Problem to work on: Wherever a picture appears in the listing below, leave it out and reproduce the rest exactly.

Input material:
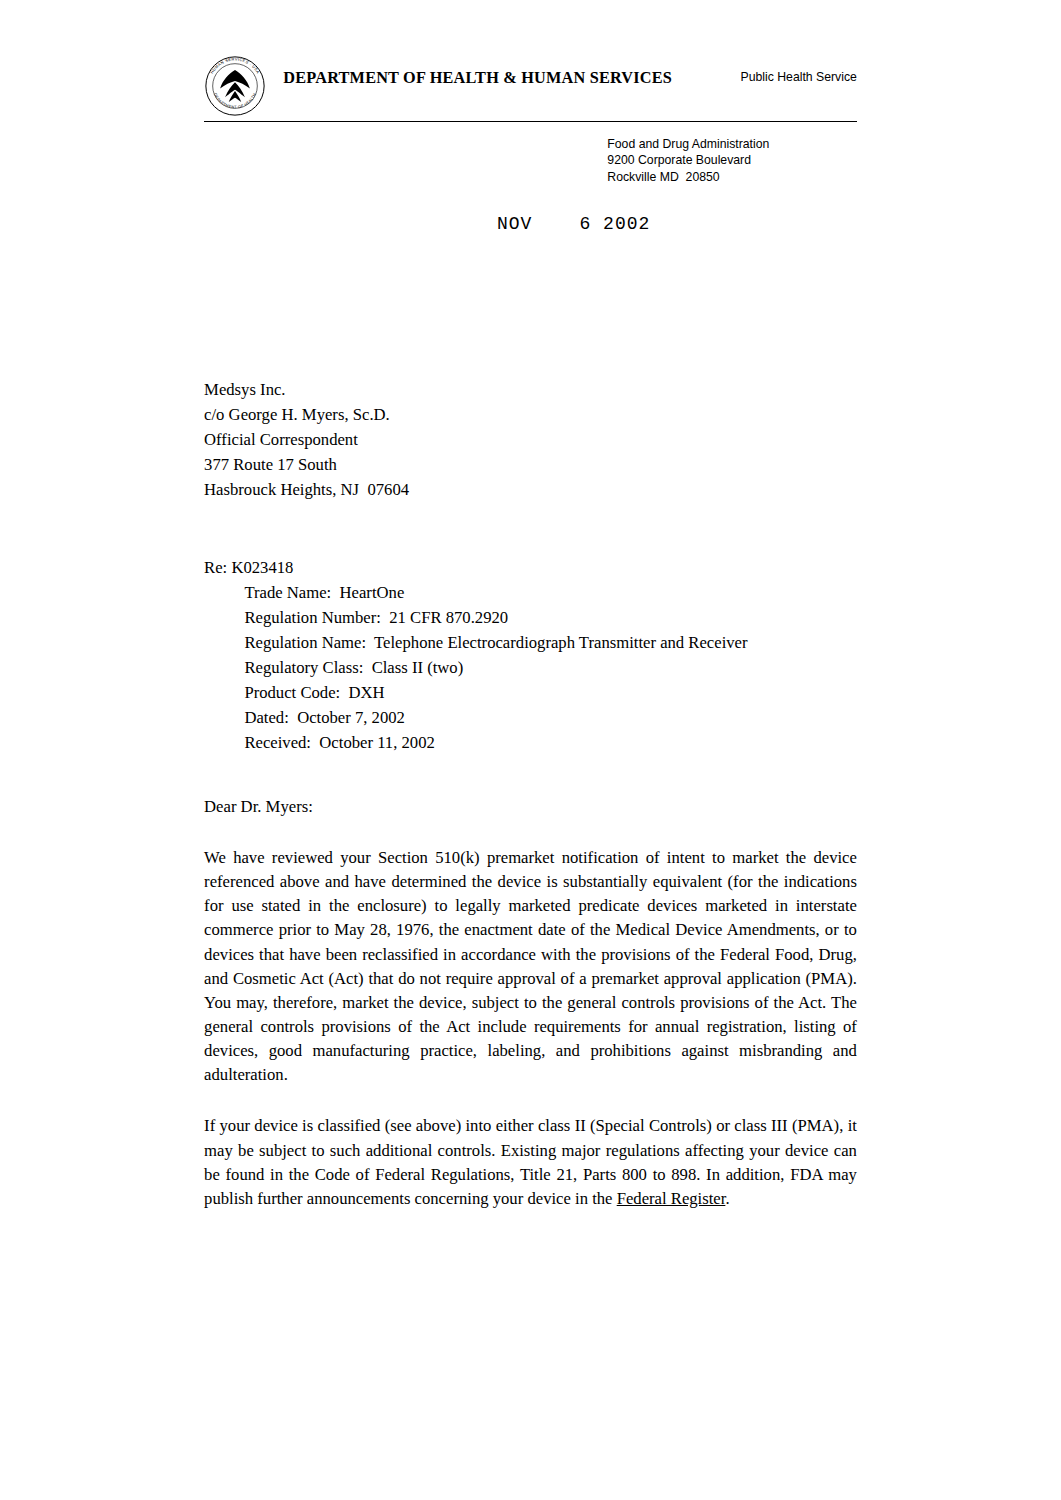HUMAN SERVICES · USA DEPARTMENT OF HEALTH
DEPARTMENT OF HEALTH & HUMAN SERVICES
Public Health Service
Food and Drug Administration
9200 Corporate Boulevard
Rockville MD 20850
NOV 6 2002
Medsys Inc.
c/o George H. Myers, Sc.D.
Official Correspondent
377 Route 17 South
Hasbrouck Heights, NJ 07604
Re: K023418
Trade Name: HeartOne
Regulation Number: 21 CFR 870.2920
Regulation Name: Telephone Electrocardiograph Transmitter and Receiver
Regulatory Class: Class II (two)
Product Code: DXH
Dated: October 7, 2002
Received: October 11, 2002
Dear Dr. Myers:
We have reviewed your Section 510(k) premarket notification of intent to market the device referenced above and have determined the device is substantially equivalent (for the indications for use stated in the enclosure) to legally marketed predicate devices marketed in interstate commerce prior to May 28, 1976, the enactment date of the Medical Device Amendments, or to devices that have been reclassified in accordance with the provisions of the Federal Food, Drug, and Cosmetic Act (Act) that do not require approval of a premarket approval application (PMA). You may, therefore, market the device, subject to the general controls provisions of the Act. The general controls provisions of the Act include requirements for annual registration, listing of devices, good manufacturing practice, labeling, and prohibitions against misbranding and adulteration.
If your device is classified (see above) into either class II (Special Controls) or class III (PMA), it may be subject to such additional controls. Existing major regulations affecting your device can be found in the Code of Federal Regulations, Title 21, Parts 800 to 898. In addition, FDA may publish further announcements concerning your device in the Federal Register.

Solution:
HUMAN SERVICES · USA DEPARTMENT OF HEALTH
DEPARTMENT OF HEALTH & HUMAN SERVICES
Public Health Service
Food and Drug Administration
9200 Corporate Boulevard
Rockville MD 20850
NOV 6 2002
Medsys Inc.
c/o George H. Myers, Sc.D.
Official Correspondent
377 Route 17 South
Hasbrouck Heights, NJ 07604
Re: K023418
Trade Name: HeartOne
Regulation Number: 21 CFR 870.2920
Regulation Name: Telephone Electrocardiograph Transmitter and Receiver
Regulatory Class: Class II (two)
Product Code: DXH
Dated: October 7, 2002
Received: October 11, 2002
Dear Dr. Myers:
We have reviewed your Section 510(k) premarket notification of intent to market the device referenced above and have determined the device is substantially equivalent (for the indications for use stated in the enclosure) to legally marketed predicate devices marketed in interstate commerce prior to May 28, 1976, the enactment date of the Medical Device Amendments, or to devices that have been reclassified in accordance with the provisions of the Federal Food, Drug, and Cosmetic Act (Act) that do not require approval of a premarket approval application (PMA). You may, therefore, market the device, subject to the general controls provisions of the Act. The general controls provisions of the Act include requirements for annual registration, listing of devices, good manufacturing practice, labeling, and prohibitions against misbranding and adulteration.
If your device is classified (see above) into either class II (Special Controls) or class III (PMA), it may be subject to such additional controls. Existing major regulations affecting your device can be found in the Code of Federal Regulations, Title 21, Parts 800 to 898. In addition, FDA may publish further announcements concerning your device in the Federal Register.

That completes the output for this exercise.